How To Manage in Uncertain Times is my new CD series designed for leaders and for those who coach them. It is based on a growing collection of my interviews with people who are experts in a specific area of business which is critical to our survival under these uncertain economic and market conditions. With insights you won’t hear anywhere else, I’ll bring you an excerpt from each interview in coming issues of this ezine.

Ian DavisIn this issue we hear from Phil Lee – Australian Head of Sandler Sales, a leading global Sales and Management Training organisation. You might have caught his last seminar on How to Increase your Sales Revenues and Margins. In this brief excerpt, Phil continues this theme and shares his expertise on Successful Selling in Tough Times.


Di: "Phil, you have a unique insight into what makes for effective selling and what doesn’t with that background. Now when I’ve attended your seminars you warn your students that most selling is ineffective because of the historic mismatch between the system the buyer is using and the more traditional system the selling is using to close the deal. Can you share what you actually mean by this mismatch and why it’s not working?"

Phil: "Yeah, it will work some of the time but it doesn’t work a lot of the time and it creates a lot of frustration for sellers but quite simply Di, in any buying and selling situation there are two systems at work. There is a buyers system and a sellers system and most people have never heard that or are not aware of it. As buyers we are all wary of sales people and we’ve developed an unconscious process to keep them at bay and to keep us the buyer in control of the process and part of this process we’ve developed, I won’t go into in detail because we don’t have enough time, but part of the process that buyers have developed and I watch my children and they use the process and nobody has ever taught them that, they don’t teach it at schools and we’ve just sort of developed it based on our mistrust of sales people. Part of our process is to mislead or in fact even lie to the sales person to keep them at bay. We only tell them what we really want to tell them, we don’t give them the full story, we give them part of the story, we expose what we are comfortable exposing but part of it is to mislead or lie to the sales person and part of it is to just gather a lot of information. It is all designed to allow us as buyers to get what we want from the sales person which is a lot of information, price, all that sort of stuff without us having to make any commitment."

Di: "Okay, so we as the buyer feel compelled to lie so we feel also like we are in a power position."

Phil: "Exactly right because we know traditionally most sales people come from a push strategy and a seller focussed strategy. In other words most sellers are trying to convince us to buy their product or their service and that’s what they are good at. We are just so onto that and nobody likes it. If I say to people I say ‘who likes to buy things? Show of hands’ and about 80% of the group will always put up their hand and then I say ‘who likes to be sold to or closed, keep your hand up if you like to be closed or sold to?’ and immediately most of the hands go down."

Di: "Now if we’re all trying to sell and I’m assuming a lot of people on the call today are doing that very thing, they are actually wanting to get more customers, more buyers and yet we’re almost giving off a subliminal message that we don’t like to sell."

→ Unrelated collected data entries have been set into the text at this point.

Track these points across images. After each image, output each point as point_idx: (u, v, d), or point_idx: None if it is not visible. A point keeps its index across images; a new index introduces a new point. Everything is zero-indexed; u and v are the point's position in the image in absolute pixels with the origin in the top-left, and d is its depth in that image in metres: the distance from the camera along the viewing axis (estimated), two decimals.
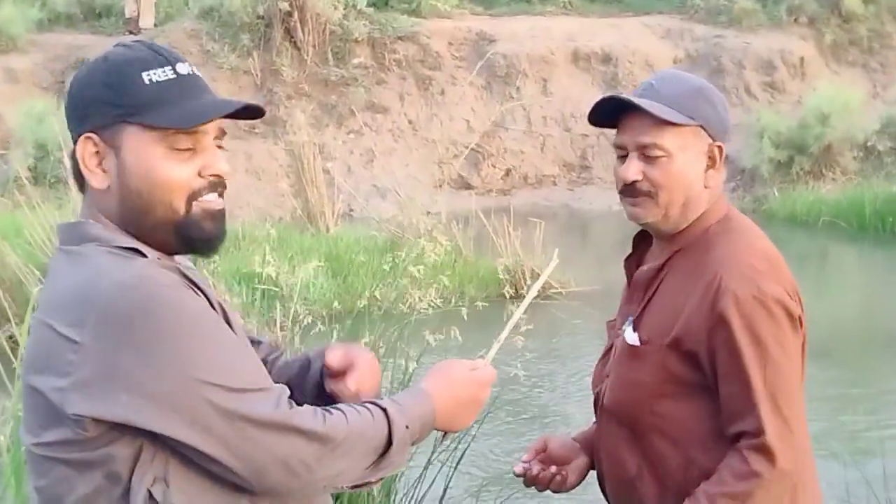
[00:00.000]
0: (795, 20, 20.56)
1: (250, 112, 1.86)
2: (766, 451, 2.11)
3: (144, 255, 1.73)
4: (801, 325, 2.27)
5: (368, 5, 19.32)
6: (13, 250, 8.35)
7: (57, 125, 12.84)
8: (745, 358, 2.13)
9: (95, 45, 18.44)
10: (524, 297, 2.35)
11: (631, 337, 2.28)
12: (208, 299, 1.77)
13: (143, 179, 1.74)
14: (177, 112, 1.73)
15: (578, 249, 13.23)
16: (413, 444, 1.89)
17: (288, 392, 1.74)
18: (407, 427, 1.83)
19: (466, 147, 18.67)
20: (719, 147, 2.26)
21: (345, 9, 18.72)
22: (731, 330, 2.13)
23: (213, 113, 1.78)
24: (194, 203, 1.77)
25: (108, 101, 1.73)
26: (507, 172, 18.84)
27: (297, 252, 10.00)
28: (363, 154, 17.94)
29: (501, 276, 10.19)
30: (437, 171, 18.35)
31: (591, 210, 16.61)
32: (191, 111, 1.75)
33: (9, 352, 4.97)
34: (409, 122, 18.64)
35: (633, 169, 2.23)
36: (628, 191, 2.26)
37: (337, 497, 4.21)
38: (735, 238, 2.25)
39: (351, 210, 14.89)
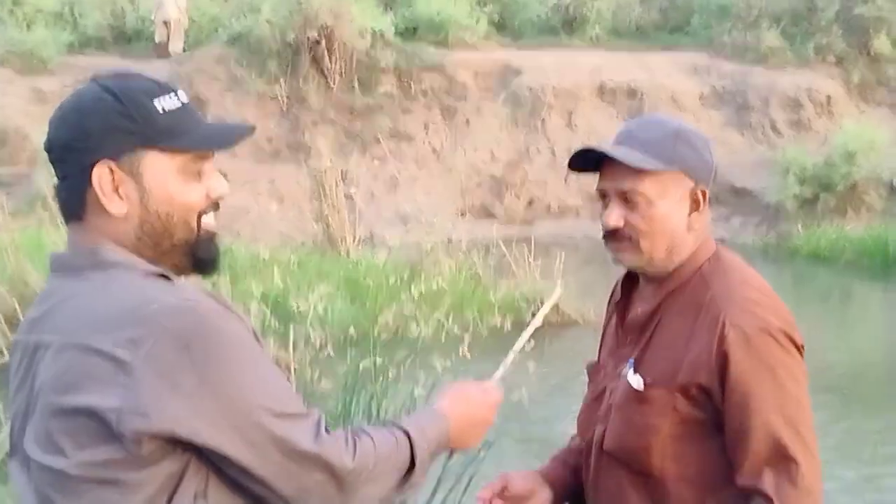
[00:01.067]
0: (823, 59, 20.56)
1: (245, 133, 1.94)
2: (805, 490, 2.09)
3: (170, 280, 1.78)
4: (802, 353, 2.22)
5: (396, 35, 19.46)
6: (35, 268, 8.40)
7: None
8: (762, 394, 2.10)
9: (125, 69, 18.63)
10: (543, 324, 2.36)
11: (636, 381, 2.23)
12: (244, 323, 1.83)
13: (166, 202, 1.77)
14: (196, 137, 1.79)
15: (600, 279, 13.17)
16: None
17: (322, 417, 1.80)
18: (426, 448, 1.92)
19: (490, 176, 18.71)
20: (703, 191, 2.22)
21: (372, 38, 18.86)
22: (743, 366, 2.10)
23: (238, 137, 1.87)
24: (201, 224, 1.83)
25: (127, 129, 1.75)
26: (530, 202, 18.86)
27: (315, 276, 10.01)
28: (386, 181, 18.01)
29: (518, 304, 10.18)
30: (459, 199, 18.39)
31: None
32: (210, 136, 1.82)
33: None
34: (433, 150, 18.71)
35: (615, 215, 2.21)
36: (611, 236, 2.24)
37: None
38: (729, 275, 2.22)
39: (372, 236, 14.92)
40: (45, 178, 14.18)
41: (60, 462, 1.66)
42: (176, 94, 1.80)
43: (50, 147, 1.81)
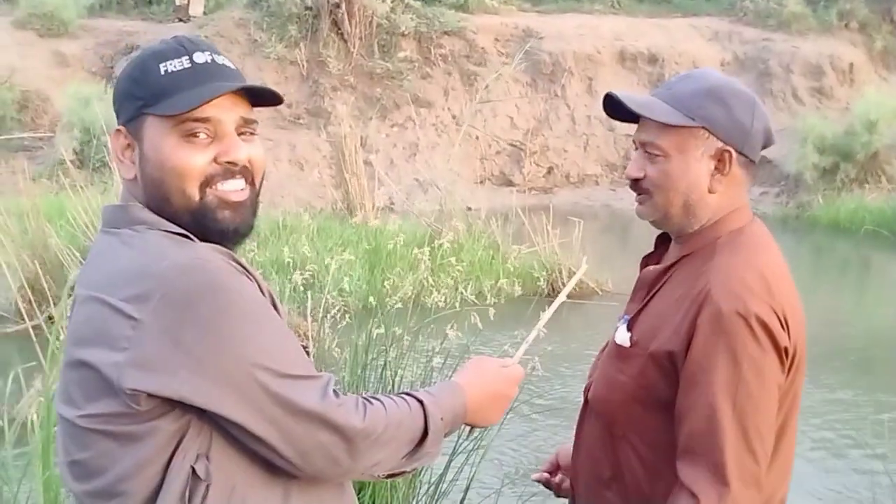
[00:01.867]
0: (846, 25, 20.38)
1: (269, 98, 1.85)
2: (723, 492, 1.99)
3: (192, 240, 1.77)
4: (792, 358, 2.10)
5: None
6: (56, 233, 8.46)
7: (103, 109, 13.00)
8: (716, 376, 2.01)
9: (145, 32, 18.65)
10: (558, 294, 2.34)
11: (622, 336, 2.23)
12: (259, 285, 1.80)
13: (158, 168, 1.76)
14: (182, 99, 1.74)
15: (618, 250, 13.21)
16: (445, 435, 1.94)
17: (334, 380, 1.78)
18: (441, 419, 1.89)
19: (509, 144, 18.68)
20: (728, 151, 2.16)
21: (392, 2, 18.81)
22: (707, 344, 2.03)
23: (208, 95, 1.75)
24: (208, 190, 1.78)
25: (131, 93, 1.78)
26: (550, 170, 18.83)
27: (335, 243, 10.05)
28: (406, 148, 18.00)
29: (537, 274, 10.20)
30: (479, 167, 18.38)
31: (631, 210, 16.32)
32: (193, 96, 1.75)
33: (46, 332, 5.02)
34: (453, 116, 18.67)
35: (635, 165, 2.20)
36: (633, 187, 2.23)
37: (361, 488, 4.25)
38: (738, 252, 2.14)
39: (392, 203, 14.94)
40: (66, 143, 14.26)
41: (72, 412, 1.71)
42: (189, 56, 1.77)
43: None
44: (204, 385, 1.63)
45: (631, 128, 2.25)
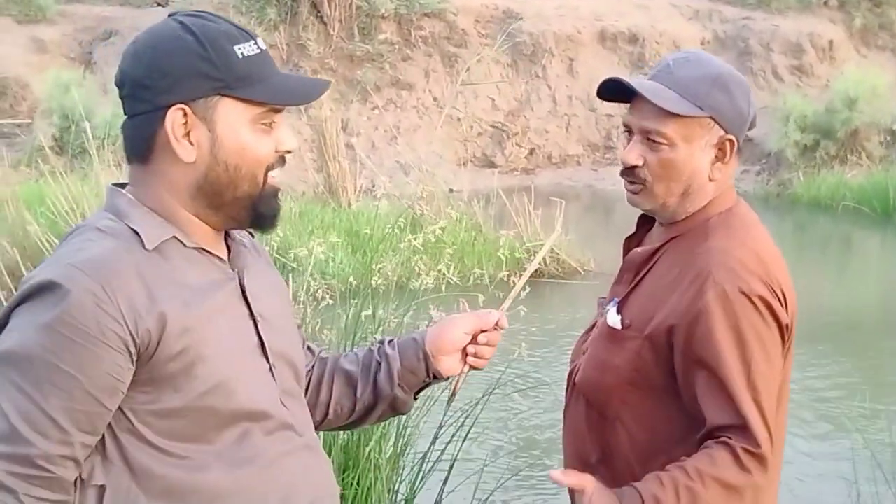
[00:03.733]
0: (825, 3, 20.43)
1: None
2: (758, 456, 2.01)
3: (142, 245, 1.71)
4: (789, 333, 2.13)
5: None
6: (35, 219, 8.42)
7: (82, 96, 12.93)
8: (726, 353, 2.02)
9: (123, 17, 18.54)
10: (543, 275, 2.33)
11: (613, 319, 2.21)
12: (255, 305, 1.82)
13: (235, 153, 1.73)
14: (273, 88, 1.74)
15: (600, 230, 13.22)
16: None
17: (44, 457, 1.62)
18: None
19: (491, 125, 18.66)
20: (731, 140, 2.15)
21: None
22: (713, 323, 2.03)
23: (316, 93, 1.80)
24: (267, 177, 1.78)
25: (205, 73, 1.70)
26: (531, 151, 18.83)
27: (317, 227, 10.04)
28: (387, 130, 17.97)
29: (520, 255, 10.21)
30: (461, 148, 18.37)
31: (614, 191, 16.52)
32: (287, 89, 1.76)
33: None
34: (434, 99, 18.64)
35: (635, 153, 2.15)
36: (628, 174, 2.18)
37: (345, 469, 4.26)
38: (732, 233, 2.13)
39: (374, 186, 14.94)
40: (45, 130, 14.18)
41: None
42: (255, 41, 1.75)
43: (121, 82, 1.77)
44: None
45: (613, 107, 2.23)
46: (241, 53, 1.72)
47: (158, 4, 19.29)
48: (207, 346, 1.72)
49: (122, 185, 1.84)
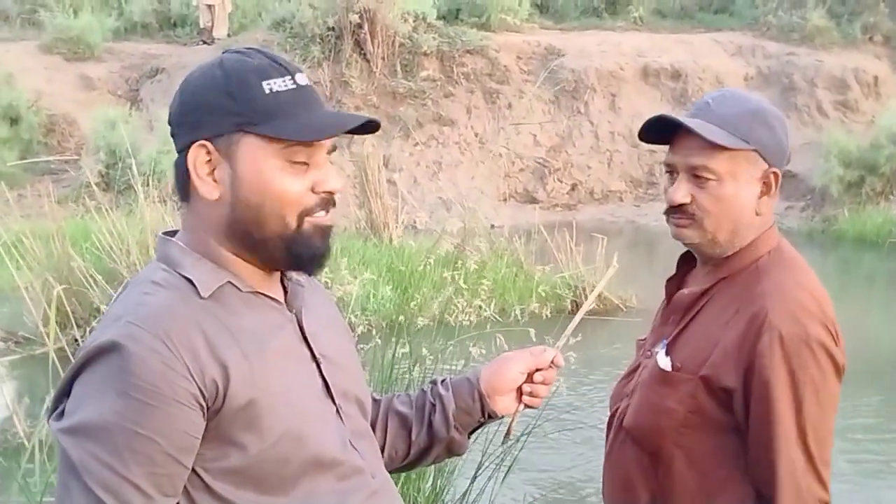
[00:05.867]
0: (870, 38, 20.30)
1: (366, 127, 1.76)
2: (786, 496, 2.03)
3: (195, 287, 1.70)
4: (841, 375, 2.11)
5: (438, 18, 19.45)
6: (81, 255, 8.50)
7: (128, 132, 13.08)
8: (781, 401, 2.02)
9: (170, 55, 18.79)
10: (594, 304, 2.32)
11: (663, 361, 2.19)
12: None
13: (257, 191, 1.68)
14: (297, 124, 1.67)
15: (642, 266, 13.14)
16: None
17: None
18: None
19: (533, 161, 18.67)
20: (775, 173, 2.15)
21: (414, 21, 18.86)
22: (770, 370, 2.02)
23: (336, 129, 1.71)
24: (306, 219, 1.71)
25: (226, 109, 1.67)
26: (573, 187, 18.80)
27: (358, 263, 10.06)
28: (429, 166, 18.02)
29: (561, 292, 10.17)
30: (502, 184, 18.37)
31: (656, 227, 16.47)
32: (312, 124, 1.68)
33: (70, 355, 5.06)
34: (476, 134, 18.68)
35: (682, 191, 2.14)
36: (675, 212, 2.17)
37: None
38: (786, 273, 2.12)
39: (415, 222, 14.96)
40: (91, 166, 14.35)
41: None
42: (292, 77, 1.69)
43: (168, 120, 1.76)
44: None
45: (654, 144, 2.22)
46: (270, 89, 1.67)
47: (204, 42, 19.53)
48: (273, 395, 1.67)
49: (173, 233, 1.80)
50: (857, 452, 6.62)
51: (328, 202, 1.74)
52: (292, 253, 1.73)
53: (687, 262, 2.34)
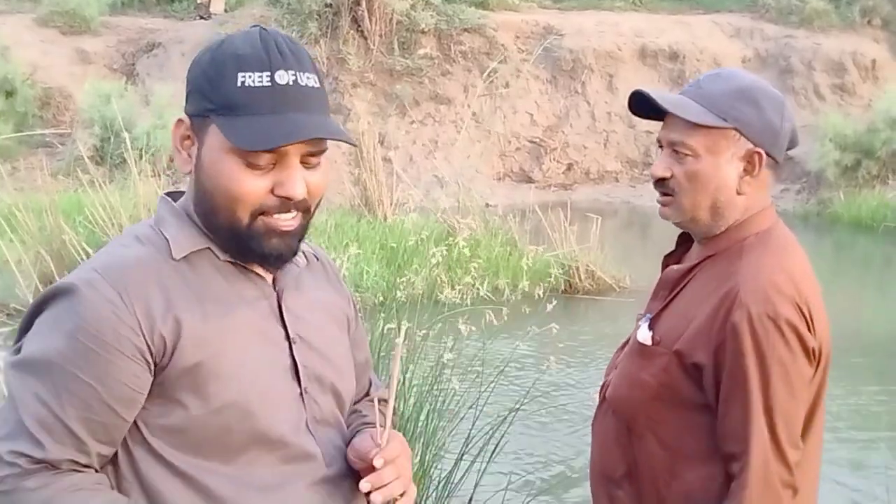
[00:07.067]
0: (868, 22, 20.23)
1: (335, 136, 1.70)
2: (752, 473, 2.03)
3: (170, 248, 1.71)
4: (819, 358, 2.11)
5: None
6: (74, 229, 8.49)
7: (123, 106, 13.03)
8: (749, 379, 2.02)
9: (167, 29, 18.72)
10: (577, 291, 2.32)
11: (643, 335, 2.21)
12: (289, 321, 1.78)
13: (212, 181, 1.68)
14: (251, 128, 1.61)
15: (637, 246, 13.16)
16: None
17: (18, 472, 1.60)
18: None
19: (529, 140, 18.64)
20: (759, 153, 2.15)
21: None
22: (737, 346, 2.03)
23: (282, 140, 1.62)
24: (260, 217, 1.68)
25: (202, 91, 1.67)
26: (569, 167, 18.78)
27: (352, 239, 10.06)
28: (425, 144, 17.99)
29: (553, 270, 10.17)
30: (498, 163, 18.36)
31: (651, 207, 16.32)
32: (267, 130, 1.61)
33: None
34: (473, 113, 18.64)
35: (662, 165, 2.18)
36: (659, 186, 2.21)
37: None
38: (766, 253, 2.13)
39: (410, 199, 14.95)
40: (85, 140, 14.31)
41: None
42: (270, 74, 1.63)
43: None
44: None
45: (652, 125, 2.24)
46: (242, 82, 1.63)
47: (201, 17, 19.44)
48: (224, 364, 1.67)
49: (180, 194, 1.83)
50: (846, 431, 6.65)
51: (287, 206, 1.69)
52: (241, 247, 1.73)
53: (687, 239, 2.36)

Phil: "Well, what actually happens is is most sellers come from a seller focussed perspective and you said earlier Di we want the sale. They want the sale and as buyers we smell that they want the sale and we know that people make commissions when they make sales and they want the sale and they will do, and not everybody is like this, everyone has an experience with a sales person that’s pushy, not too ethical, will do just about anything, make any sort of promise to get your business. This has been happening for a long time and we’re just so onto it. Bottom line is we’ve learnt as buyers to keep sales people at bay, we need to give them only the information we want to give them, we want to get everything they’ve got, so in other words we want to know everything they know and sales people are really happy to do that because they know a lot about their product and service and most of the training they do is around product and service. So we use that information in fact you shop it around to other vendors to get the best deal and often we don’t even make a purchase."

Di: "Well if you’ve got this mismatch going on, this battle of wills going on then what is the alternative?"

Phil: "Well, that’s a good question. The alternative is to as a seller is to use more of a buyer focussed process or system than a seller focussed system. The important thing here is trust, is for sellers to use a process and change what they are currently doing so that there is a lot more trust in the relationship."

Di: "Right, so to use a buyers system effectively is the alternative to this historic mismatch and the essence of that is to establish trust. "

Phil: "Well, that’s right, see the buyers are using this process to, which is based on misleading, which is based on telling some mistruths to the seller, and basically the buyer wants a lot of information. The sellers traditional process is to give a lot of information ‘hey guys, let me tell you why you want to deal with us, why we’re great, all the features and benefits of our products or service, I think you are really going to like it’. So we’ve been trained, partly by sales training companies for the last 50 years and partly by the buyers to believe that in giving a lot of information that’s going to help make you want to deal with me. In fact, it plays right into the buyers hands because what the buyer does with that information is shop it around. They beat everybody up for price, they are looking for the best deal and more often than not they don’t even make a decision. Sellers have also been taught that as well as giving a good presentation you’ve got to be really persistent and follow up. So they spend a lot of their time, energy, effort and money following up people that they should never really be following up."